REQUEST:
Only one stretch of the data below should be repeated: the lines from the line containing "можно выделить две зоны." through the line containing "катание на них рекомендуется", inclusive, exactly as they are.

[Collected data]
▬▬▬
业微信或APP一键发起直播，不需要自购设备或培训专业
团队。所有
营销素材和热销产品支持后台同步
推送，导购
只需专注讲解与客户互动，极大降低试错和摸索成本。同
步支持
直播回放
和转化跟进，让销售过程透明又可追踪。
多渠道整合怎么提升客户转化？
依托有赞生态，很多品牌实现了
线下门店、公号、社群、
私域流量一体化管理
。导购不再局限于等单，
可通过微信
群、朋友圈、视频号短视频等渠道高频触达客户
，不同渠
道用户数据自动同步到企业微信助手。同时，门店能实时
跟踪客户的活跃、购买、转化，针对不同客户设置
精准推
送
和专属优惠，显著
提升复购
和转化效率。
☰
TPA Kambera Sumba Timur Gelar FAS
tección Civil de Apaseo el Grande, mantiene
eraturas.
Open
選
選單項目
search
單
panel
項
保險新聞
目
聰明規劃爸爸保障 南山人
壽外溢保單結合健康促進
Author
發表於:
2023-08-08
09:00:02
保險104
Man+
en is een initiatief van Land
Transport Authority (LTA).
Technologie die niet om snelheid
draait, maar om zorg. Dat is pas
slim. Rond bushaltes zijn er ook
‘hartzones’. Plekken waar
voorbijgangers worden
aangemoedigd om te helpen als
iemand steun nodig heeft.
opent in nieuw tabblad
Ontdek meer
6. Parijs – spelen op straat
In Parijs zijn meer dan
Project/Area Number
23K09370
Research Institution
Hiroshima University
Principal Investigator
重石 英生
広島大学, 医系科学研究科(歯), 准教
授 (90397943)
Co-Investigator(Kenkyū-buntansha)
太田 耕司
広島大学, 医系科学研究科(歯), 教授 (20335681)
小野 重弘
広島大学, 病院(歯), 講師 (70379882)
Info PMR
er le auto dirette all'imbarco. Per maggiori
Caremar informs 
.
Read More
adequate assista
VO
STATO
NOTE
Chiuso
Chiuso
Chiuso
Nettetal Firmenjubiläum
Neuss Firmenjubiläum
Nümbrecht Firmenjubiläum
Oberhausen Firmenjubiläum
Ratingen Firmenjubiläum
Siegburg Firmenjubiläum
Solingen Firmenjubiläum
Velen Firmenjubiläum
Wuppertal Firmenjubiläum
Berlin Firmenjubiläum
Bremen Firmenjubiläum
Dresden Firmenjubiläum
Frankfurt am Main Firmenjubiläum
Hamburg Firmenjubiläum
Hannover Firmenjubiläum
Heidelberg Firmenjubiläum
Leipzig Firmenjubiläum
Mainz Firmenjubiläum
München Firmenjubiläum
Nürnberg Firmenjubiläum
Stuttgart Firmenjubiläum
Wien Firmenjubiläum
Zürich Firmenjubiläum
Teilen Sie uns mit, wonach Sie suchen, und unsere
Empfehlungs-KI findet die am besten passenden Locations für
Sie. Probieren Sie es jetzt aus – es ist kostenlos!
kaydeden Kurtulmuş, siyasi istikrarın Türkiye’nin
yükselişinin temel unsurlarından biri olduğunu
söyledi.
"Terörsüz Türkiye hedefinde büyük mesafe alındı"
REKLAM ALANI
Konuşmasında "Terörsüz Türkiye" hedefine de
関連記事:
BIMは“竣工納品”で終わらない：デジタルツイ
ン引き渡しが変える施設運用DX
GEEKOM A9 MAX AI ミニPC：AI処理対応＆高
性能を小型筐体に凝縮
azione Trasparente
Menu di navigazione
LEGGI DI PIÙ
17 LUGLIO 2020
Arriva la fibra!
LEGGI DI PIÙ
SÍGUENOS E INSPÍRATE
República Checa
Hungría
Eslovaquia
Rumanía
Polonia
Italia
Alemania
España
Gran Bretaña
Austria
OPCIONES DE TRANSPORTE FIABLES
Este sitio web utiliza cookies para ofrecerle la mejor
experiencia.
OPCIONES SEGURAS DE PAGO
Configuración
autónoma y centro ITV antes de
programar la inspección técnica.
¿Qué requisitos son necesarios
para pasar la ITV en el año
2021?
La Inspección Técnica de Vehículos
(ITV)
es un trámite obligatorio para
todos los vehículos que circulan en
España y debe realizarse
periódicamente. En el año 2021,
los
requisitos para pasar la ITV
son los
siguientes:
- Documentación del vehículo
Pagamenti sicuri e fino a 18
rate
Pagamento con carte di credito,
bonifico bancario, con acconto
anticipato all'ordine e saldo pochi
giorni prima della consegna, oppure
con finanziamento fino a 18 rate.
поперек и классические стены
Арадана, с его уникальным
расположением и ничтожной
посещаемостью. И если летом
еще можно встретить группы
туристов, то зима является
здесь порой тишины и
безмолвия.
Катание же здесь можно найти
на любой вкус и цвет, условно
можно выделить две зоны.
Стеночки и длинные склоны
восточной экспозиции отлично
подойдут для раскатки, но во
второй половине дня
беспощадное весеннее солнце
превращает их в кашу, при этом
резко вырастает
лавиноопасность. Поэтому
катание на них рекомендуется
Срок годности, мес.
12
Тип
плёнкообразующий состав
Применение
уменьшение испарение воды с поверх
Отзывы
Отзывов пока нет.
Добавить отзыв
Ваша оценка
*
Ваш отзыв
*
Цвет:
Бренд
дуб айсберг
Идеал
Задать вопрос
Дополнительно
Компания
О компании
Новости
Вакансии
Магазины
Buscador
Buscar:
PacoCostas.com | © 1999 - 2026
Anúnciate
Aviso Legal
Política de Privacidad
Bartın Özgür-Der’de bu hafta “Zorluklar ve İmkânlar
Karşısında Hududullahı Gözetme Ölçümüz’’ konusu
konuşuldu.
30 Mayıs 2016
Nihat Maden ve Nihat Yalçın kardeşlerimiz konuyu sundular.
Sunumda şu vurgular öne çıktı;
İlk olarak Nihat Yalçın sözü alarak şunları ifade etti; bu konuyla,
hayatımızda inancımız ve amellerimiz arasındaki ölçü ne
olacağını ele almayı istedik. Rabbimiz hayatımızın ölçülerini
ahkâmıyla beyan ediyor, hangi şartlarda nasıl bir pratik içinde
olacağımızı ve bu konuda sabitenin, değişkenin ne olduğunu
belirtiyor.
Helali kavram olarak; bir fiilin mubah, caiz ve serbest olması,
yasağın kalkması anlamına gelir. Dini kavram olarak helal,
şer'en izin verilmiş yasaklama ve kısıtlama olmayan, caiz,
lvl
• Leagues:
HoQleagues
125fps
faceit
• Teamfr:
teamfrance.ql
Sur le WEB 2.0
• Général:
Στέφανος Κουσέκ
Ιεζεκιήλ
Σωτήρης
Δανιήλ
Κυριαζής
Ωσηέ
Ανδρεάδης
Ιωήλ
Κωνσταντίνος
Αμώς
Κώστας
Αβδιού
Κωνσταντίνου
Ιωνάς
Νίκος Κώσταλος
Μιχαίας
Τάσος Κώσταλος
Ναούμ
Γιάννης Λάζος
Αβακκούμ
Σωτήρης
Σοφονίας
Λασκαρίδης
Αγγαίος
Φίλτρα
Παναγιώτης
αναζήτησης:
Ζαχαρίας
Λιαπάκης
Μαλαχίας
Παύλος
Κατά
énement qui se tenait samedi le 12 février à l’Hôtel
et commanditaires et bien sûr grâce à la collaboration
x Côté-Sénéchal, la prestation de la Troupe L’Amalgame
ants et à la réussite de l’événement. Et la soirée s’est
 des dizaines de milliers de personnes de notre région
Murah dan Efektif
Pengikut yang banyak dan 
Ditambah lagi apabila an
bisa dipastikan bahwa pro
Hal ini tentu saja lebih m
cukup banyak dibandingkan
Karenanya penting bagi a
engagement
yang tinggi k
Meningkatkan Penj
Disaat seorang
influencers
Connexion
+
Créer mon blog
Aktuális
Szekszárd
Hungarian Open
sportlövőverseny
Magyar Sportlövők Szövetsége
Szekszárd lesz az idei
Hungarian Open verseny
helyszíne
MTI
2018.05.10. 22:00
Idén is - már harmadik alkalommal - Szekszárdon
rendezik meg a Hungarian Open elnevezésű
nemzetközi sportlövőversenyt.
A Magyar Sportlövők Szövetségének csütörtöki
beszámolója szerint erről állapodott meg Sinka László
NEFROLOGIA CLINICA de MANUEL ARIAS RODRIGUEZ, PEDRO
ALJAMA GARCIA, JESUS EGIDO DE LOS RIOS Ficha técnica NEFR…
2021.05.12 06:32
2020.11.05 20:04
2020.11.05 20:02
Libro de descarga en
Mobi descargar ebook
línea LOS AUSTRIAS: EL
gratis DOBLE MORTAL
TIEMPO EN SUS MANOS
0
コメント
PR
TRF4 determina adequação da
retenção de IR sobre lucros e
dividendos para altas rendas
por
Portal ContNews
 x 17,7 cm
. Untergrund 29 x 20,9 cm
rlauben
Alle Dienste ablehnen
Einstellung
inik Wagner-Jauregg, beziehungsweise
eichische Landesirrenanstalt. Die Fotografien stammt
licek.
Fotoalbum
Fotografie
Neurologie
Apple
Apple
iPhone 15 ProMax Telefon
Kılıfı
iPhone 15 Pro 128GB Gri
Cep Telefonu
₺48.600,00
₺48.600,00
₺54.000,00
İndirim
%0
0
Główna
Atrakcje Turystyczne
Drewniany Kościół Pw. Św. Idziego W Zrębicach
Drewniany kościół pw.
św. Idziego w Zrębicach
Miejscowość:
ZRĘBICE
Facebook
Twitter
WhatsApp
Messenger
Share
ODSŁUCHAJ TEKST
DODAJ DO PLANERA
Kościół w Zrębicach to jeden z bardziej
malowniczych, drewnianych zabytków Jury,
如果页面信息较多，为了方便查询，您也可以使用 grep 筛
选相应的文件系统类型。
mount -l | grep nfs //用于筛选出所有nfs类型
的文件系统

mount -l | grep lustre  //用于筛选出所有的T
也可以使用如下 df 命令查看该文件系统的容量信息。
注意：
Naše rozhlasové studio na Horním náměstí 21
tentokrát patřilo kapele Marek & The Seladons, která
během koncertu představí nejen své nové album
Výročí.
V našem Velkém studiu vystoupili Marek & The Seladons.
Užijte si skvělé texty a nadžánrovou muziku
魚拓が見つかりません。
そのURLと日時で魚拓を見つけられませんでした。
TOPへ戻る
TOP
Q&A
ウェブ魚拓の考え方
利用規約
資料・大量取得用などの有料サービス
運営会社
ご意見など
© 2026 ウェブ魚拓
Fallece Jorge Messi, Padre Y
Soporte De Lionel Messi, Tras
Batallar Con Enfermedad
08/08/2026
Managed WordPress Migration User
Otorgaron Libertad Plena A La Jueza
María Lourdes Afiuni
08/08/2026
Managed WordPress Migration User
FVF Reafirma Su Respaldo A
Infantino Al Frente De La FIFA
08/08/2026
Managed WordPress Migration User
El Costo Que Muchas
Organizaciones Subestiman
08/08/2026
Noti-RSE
▬▬▬
ANSWER FOR THE TASK:
можно выделить две зоны.
Стеночки и длинные склоны
восточной экспозиции отлично
подойдут для раскатки, но во
второй половине дня
беспощадное весеннее солнце
превращает их в кашу, при этом
резко вырастает
лавиноопасность. Поэтому
катание на них рекомендуется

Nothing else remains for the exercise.